June 13, 2011 at 13:12
Oh man, big changes! Transitions are so hard, but it sounds like you were very ready to make this choice. I look forward to the new blog, keep us posted.
June 13, 2011 at 21:12
That’s right. Thank you Susan. I’ll email you.
June 13, 2011 at 16:56
“But you’re not losing one blog – you’re gaining another”
funny line.
good luck bro. we are all here for you.
i know that sounded gay but you know what i mean.
June 13, 2011 at 21:13
Thanks Riv. I’ll email you man.
June 13, 2011 at 16:58
“I’ve learned so much from the guys in the manosphere. My mindset is so much healthier than the last time I was single.”
very true.
June 13, 2011 at 17:00
“If I write down the whole story, it will sound utterly bizzare. ”
you should — if only for yourself.
June 13, 2011 at 21:15
That’s a good idea.
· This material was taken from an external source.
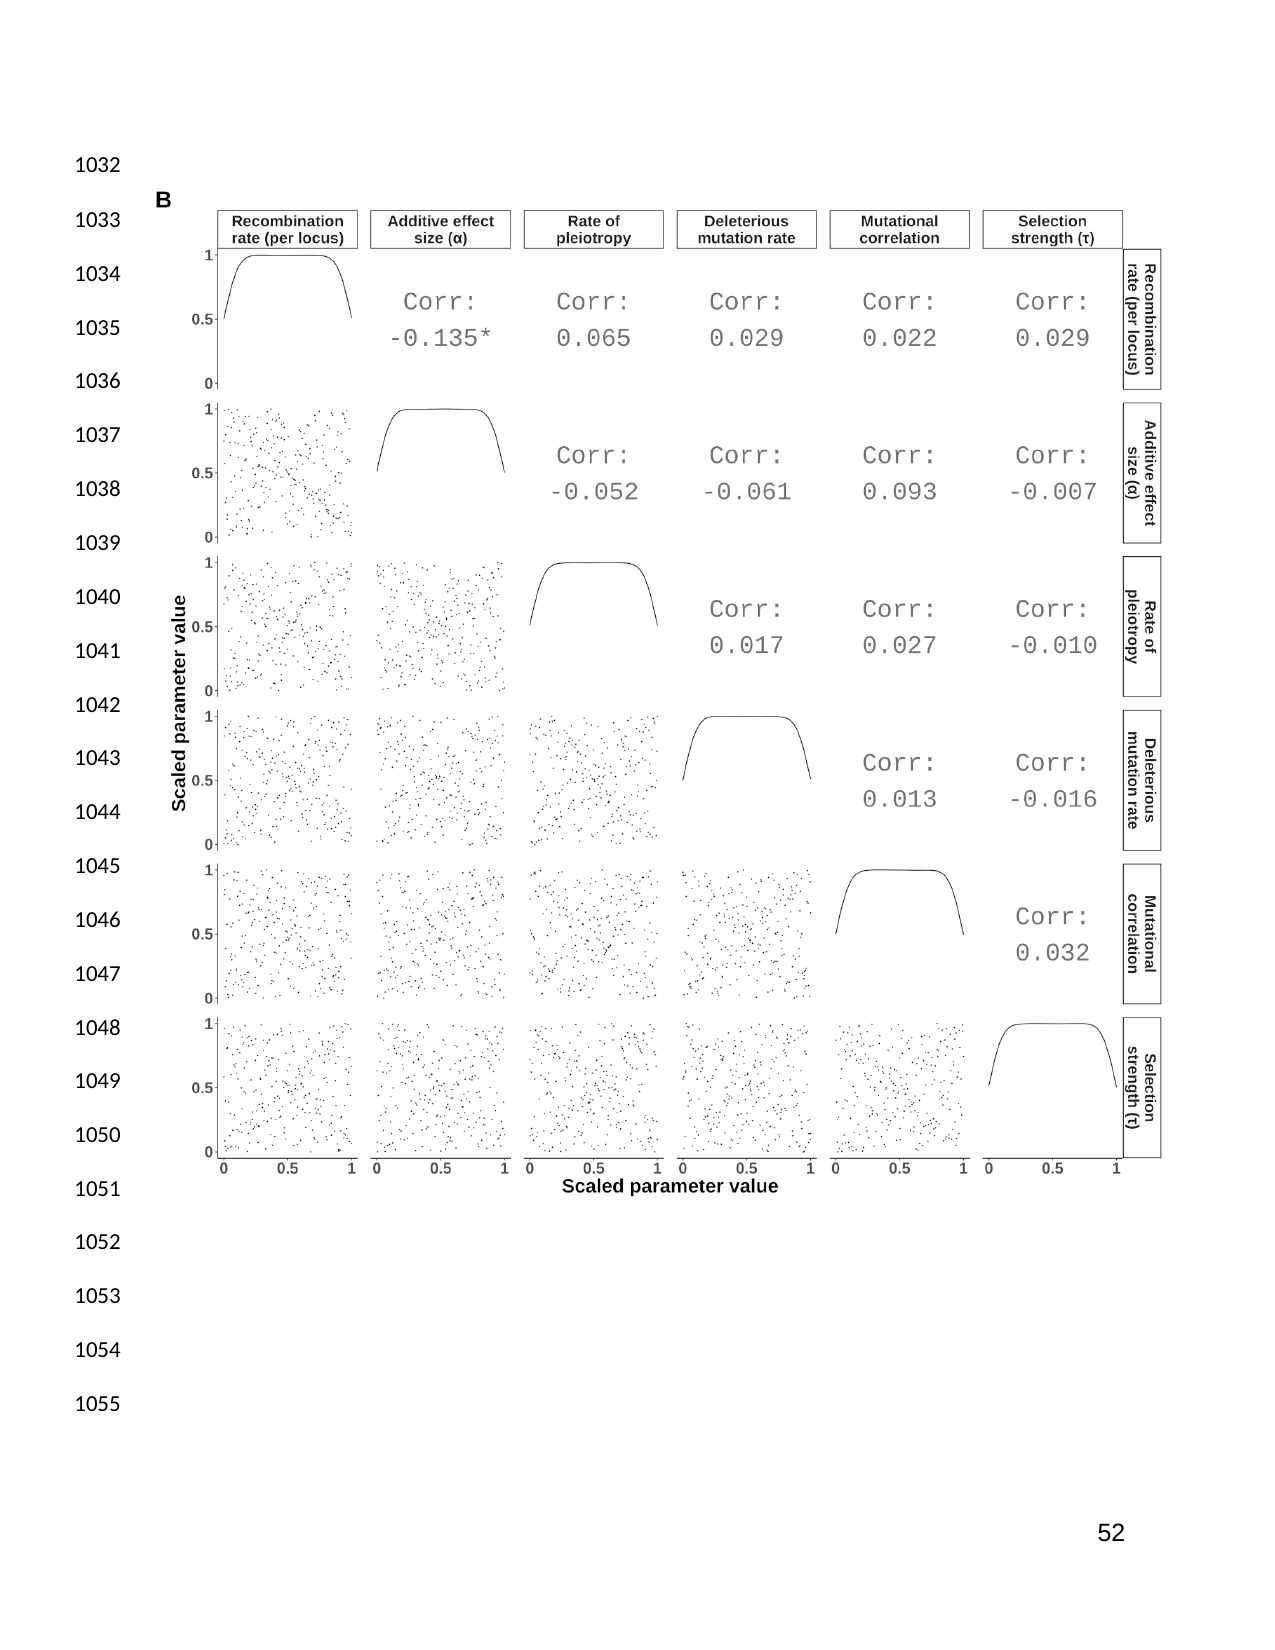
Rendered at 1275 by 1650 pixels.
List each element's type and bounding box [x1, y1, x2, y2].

I think I’ll do that.
June 15, 2011 at 05:08
Congrats on taking the first step to making the rest of your life a hell of a lot better!
June 15, 2011 at 06:37
Nooooo! How could this happen? I’m sure she’s remorseful. Sometimes I think of all my dramas and realize that I over-react especially when I’m stressed as hell, for example,the last two weeks of my life.
Although I wanna hear all the dirt, I’m sure out of respect you won’t say much.
But if you are in love, maybe it’s worth the pain…you would never know how bad things get unless you experienced how good they could be.
Either way, I’m sure things will work out, with or without Jane…I’m excited for your new single dude game guide, I guess ur gonna be jumping back into the dating game eh?
R
June 21, 2011 at 02:58
You’re just upset because of Jane. Once you get over her you’ll be back. When you do come back let me know so I can put up your new digs. Plenty nough time for rest in the grave.
June 21, 2011 at 20:34
Sorry to hear. Best of luck.
July 20, 2011 at 21:53
Wow, just seeing this. Sorry to hear that bro. If the line was crossed then you did what you had to do. You offer great perspective on life though, so looking forward to seeing the new blog.